English teachers love complicated terminology, and like me, you have probably taught your students that the energetic rhythm is achieved through Tennyson’s use of dactylic dimeter (BAH-ba-ba BAH-ba-ba). When I first started teaching this poem, I would tell students that this was to evoke the sound of the Light Brigade galloping towards the enemy on horseback.
This isn’t wrong, but I found that my students would tag this on to their answers - seemingly just so they could use the complicated terminology. Students were not linking their ideas to their own personal response to the text.
If students were to begin with something like ‘Tennyson heightens the drama of the charge, to emphasise the bravery of the Light Brigade’, I think the comment about the meter evoking galloping horses is now relevant - students have to consider what the technique is doing, in relation to the poet’s intent.
This can be demonstrated with the following line:
‘Charge for the guns!’ he said
Dactylic dimeter is used in this line to aurally highlight the words ‘charge’ and ‘guns’. These two words stick out, and arguably this achieves the same effect as the aforementioned galloping horses effect - these two words are exciting/dramatic elements of conflict (fighting and killing), that help to bring the battle to life.

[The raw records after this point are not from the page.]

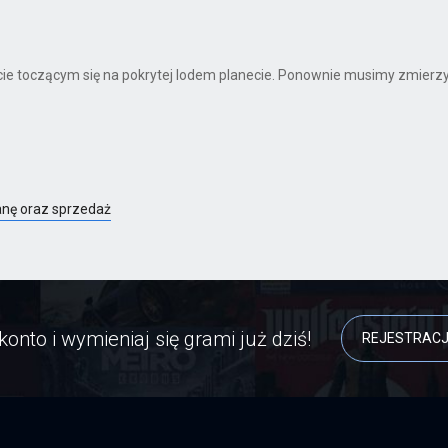
ikcie toczącym się na pokrytej lodem planecie. Ponownie musimy zmierzy
anę oraz sprzedaż
konto i wymieniaj się grami już dziś!
REJESTRAC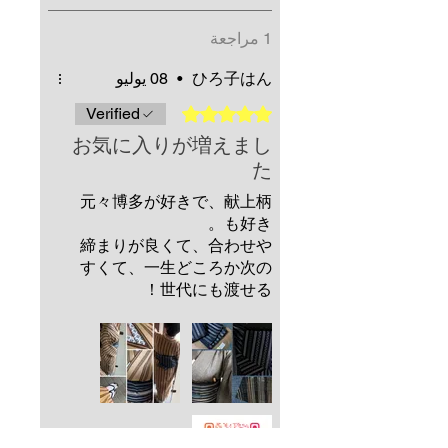
1 مراجعة
ひろ子はん
•
08 يوليو
تم التقييم بـ 5 من أصل 5 نجوم.
Verified
お気に入りが増えまし
た
元々博多が好きで、献上柄
も好き。
締まりが良くて、合わせや
すくて、一生どころか次の
世代にも渡せる！
あえて言えば、私はクルマ
になるのでぺったんこな結
び方がほとんどなので扱い
やすい並尺があればなぁと
思います^^;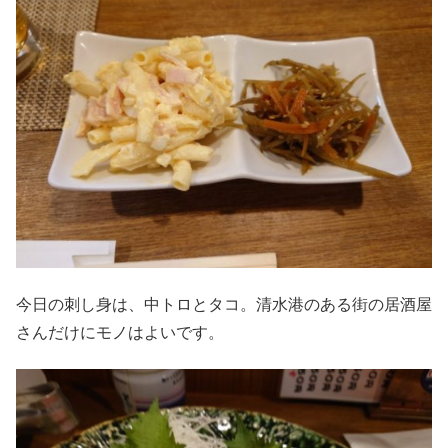
今日の刺し身は、中トロとタコ。清水港のある街の居酒屋
さんだけにモノはよいです。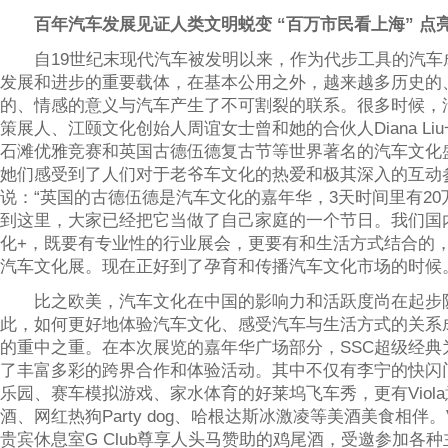
百年汽车发展见证人类文明蜕变 “百万市民看上海” 点亮2
自19世纪末现代汽车被发明以来，作为代步工具的汽车
发展和进步的重要载体，在基本公用之外，越来越多历史的
的、情感的意义与汽车产生了不可割裂的联系。很多时候，
策展人、江颐文化创始人周谊女士曾和她的合伙人Diana Li
石滩优雅竞赛和英国古德伍德复古节等世界著名的汽车文化
她们感受到了人们对于老爷车文化的热爱和极其深入的互动
说：“英国的古德伍德是汽车文化的嘉年华，3天时间里有20
到这里，大家已经把它当做了自己家庭的一个节日。我们国
化+，既要有专业性的行业展会，更要有和生活方式结合的
汽车文化展。现在正好到了孕育和传播汽车文化市场的时候
比之欧美，汽车文化在中国的影响力和活跃度尚在起步
此，如何更好地体验汽车文化、感受汽车与生活方式的关系
的重中之重。在本次展览的嘉年华广场部分，SSC超级经典
了丰富多彩的跨界合作和体验活动。其中不仅有李宁的快闪
乐园、赛车模拟游戏、家水体育的好莱坞飞车秀，更有Viol
酒、网红热狗Party dog、哈根达斯冰激凌等美酒美食相伴。
贵宾休息室G Club尊享人头马赞助的鸡尾酒，受邀参加各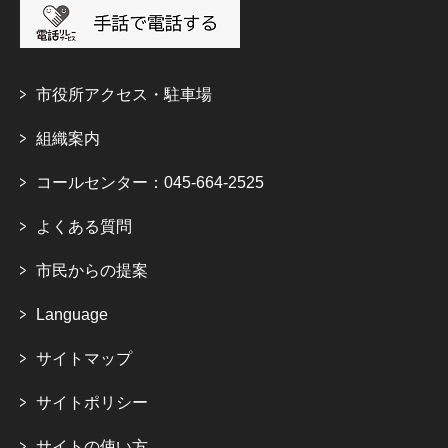
市役所アクセス・駐車場
組織案内
コールセンター：045-664-2525
よくある質問
市民からの提案
Language
サイトマップ
サイトポリシー
サイトの使い方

But what about the words that aren’t stressed? In this line, we have ‘for the’ and ‘he said’. I can’t see any significance in the former unstressed phrase, but the latter seems really important to me when I consider what I know about this poem contextually. Tennyson arguably wishes to emphasise bravery, and minimise the mistake - the ‘blunder’ by the commanding officers is only mentioned once in the poem. As the speech tag ‘he said’ is unstressed due to the meter of the line, it helps to brush this embarrassing detail under the carpet. I would likely use this reference in a paragraph that began like this:
Tennyson minimises the mistakes that were made in the Battle of Balaclava, so that the audience are mainly focused on the bravery and glory of the Light Brigade.

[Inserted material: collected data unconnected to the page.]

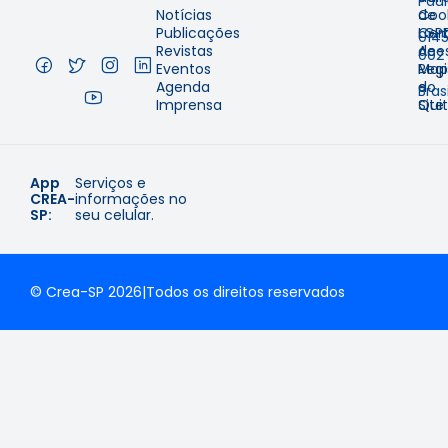
Pau
Notícias
de
Coo
–
Publicações
Cer
LGP
014
Revistas
de
Aces
002
Eventos
Regi
Map
–
Agenda
e
do
Brasi
Imprensa
Qui
Site
App
Serviços e
CREA-
informações no
SP:
seu celular.
© Crea-SP 2026
|
Todos os direitos reservados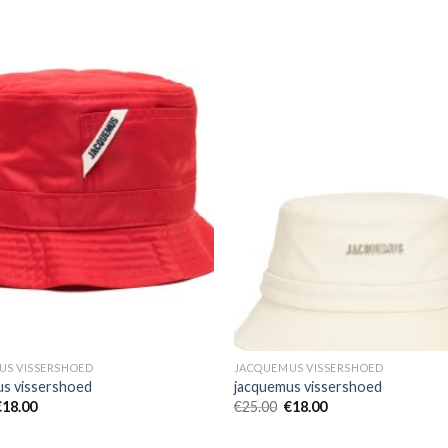
US VISSERSHOED
JACQUEMUS VISSERSHOED
us vissershoed
jacquemus vissershoed
€
18.00
€
25.00
€
18.00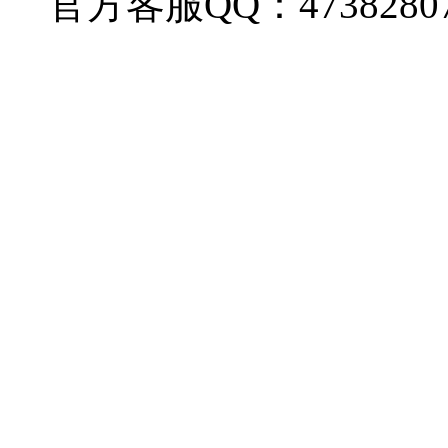
官方客服QQ：4738280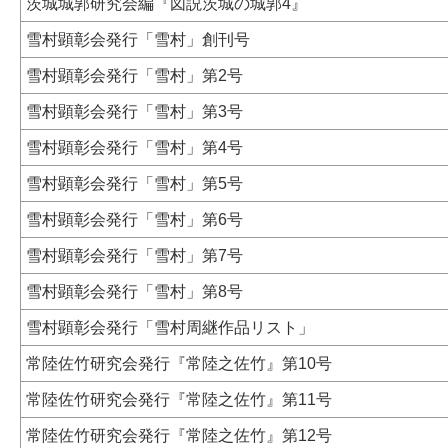
茨城城郭研究会編『図説茨城の城郭4』
雪村顕彰会発行「雪村」創刊号
雪村顕彰会発行「雪村」第2号
雪村顕彰会発行「雪村」第3号
雪村顕彰会発行「雪村」第4号
雪村顕彰会発行「雪村」第5号
雪村顕彰会発行「雪村」第6号
雪村顕彰会発行「雪村」第7号
雪村顕彰会発行「雪村」第8号
雪村顕彰会発行「雪村周継作品リスト」
常陸佐竹研究会発行『常陸之佐竹』第10号
常陸佐竹研究会発行『常陸之佐竹』第11号
常陸佐竹研究会発行『常陸之佐竹』第12号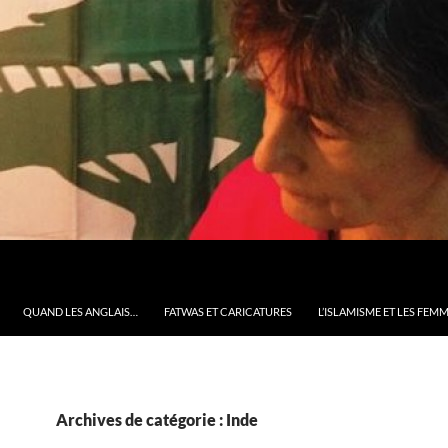
QUAND LES ANGLAIS…
FATWAS ET CARICATURES
L’ISLAMISME ET LES FEM
Archives de catégorie : Inde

A simple set of questions that you might ask your students to consider when studying a text that has a particular meter are:
• Why does the writer stress these words?
• Why does the writer make these words unstressed?

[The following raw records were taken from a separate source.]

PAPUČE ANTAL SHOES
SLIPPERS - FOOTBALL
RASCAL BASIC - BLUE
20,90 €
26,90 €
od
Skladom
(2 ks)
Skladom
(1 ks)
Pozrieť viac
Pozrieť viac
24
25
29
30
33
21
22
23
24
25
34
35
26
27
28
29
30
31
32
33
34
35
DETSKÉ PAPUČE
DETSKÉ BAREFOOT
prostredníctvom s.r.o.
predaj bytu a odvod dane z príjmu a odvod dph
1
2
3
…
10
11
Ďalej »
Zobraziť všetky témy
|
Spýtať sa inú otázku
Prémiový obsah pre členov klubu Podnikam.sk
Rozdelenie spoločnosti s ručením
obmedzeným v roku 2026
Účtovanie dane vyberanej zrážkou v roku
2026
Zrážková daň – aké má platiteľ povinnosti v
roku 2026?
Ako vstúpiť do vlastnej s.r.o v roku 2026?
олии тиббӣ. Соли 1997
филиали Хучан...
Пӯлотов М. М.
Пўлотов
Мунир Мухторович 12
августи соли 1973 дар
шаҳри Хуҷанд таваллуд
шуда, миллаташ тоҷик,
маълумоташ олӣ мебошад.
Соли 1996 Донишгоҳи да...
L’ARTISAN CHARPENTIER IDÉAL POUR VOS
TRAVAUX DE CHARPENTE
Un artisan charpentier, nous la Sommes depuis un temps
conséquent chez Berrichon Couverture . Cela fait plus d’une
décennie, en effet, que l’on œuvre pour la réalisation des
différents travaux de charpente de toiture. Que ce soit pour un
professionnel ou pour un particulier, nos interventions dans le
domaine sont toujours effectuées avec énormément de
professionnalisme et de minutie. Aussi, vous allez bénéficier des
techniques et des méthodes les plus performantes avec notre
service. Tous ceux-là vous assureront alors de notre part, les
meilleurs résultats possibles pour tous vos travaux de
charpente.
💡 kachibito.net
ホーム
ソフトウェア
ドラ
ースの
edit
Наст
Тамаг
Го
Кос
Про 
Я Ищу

This could apply to poetry, or a Shakespeare text. For example, in Act I Scene 5 of Romeo and Juliet, Romeo utters the following when seeing Juliet for the first time:
If I profane with my unworthiest hand
This holy shrine, the gentle sin is this:
My lips, two blushing pilgrims, ready stand
To smooth that rough touch with a tender kiss
The following words, that are stressed in iambic pentameter, interest me
• profane
• hand
• holy
• shrine
• sin
• lips
• smooth
• rough
• kiss
As a DO NOW task, before reading this scene, students could be asked to consider connections between these words. Later on in the lesson, you could provide students with the terminology (iambic pentameter), which would hopefully allow them to discuss the method from a position that is rooted more in authorial intent, rather than simply tagging on the terminology.
The views in this blog are not necessarily shared or endorsed by the centre that I currently work at.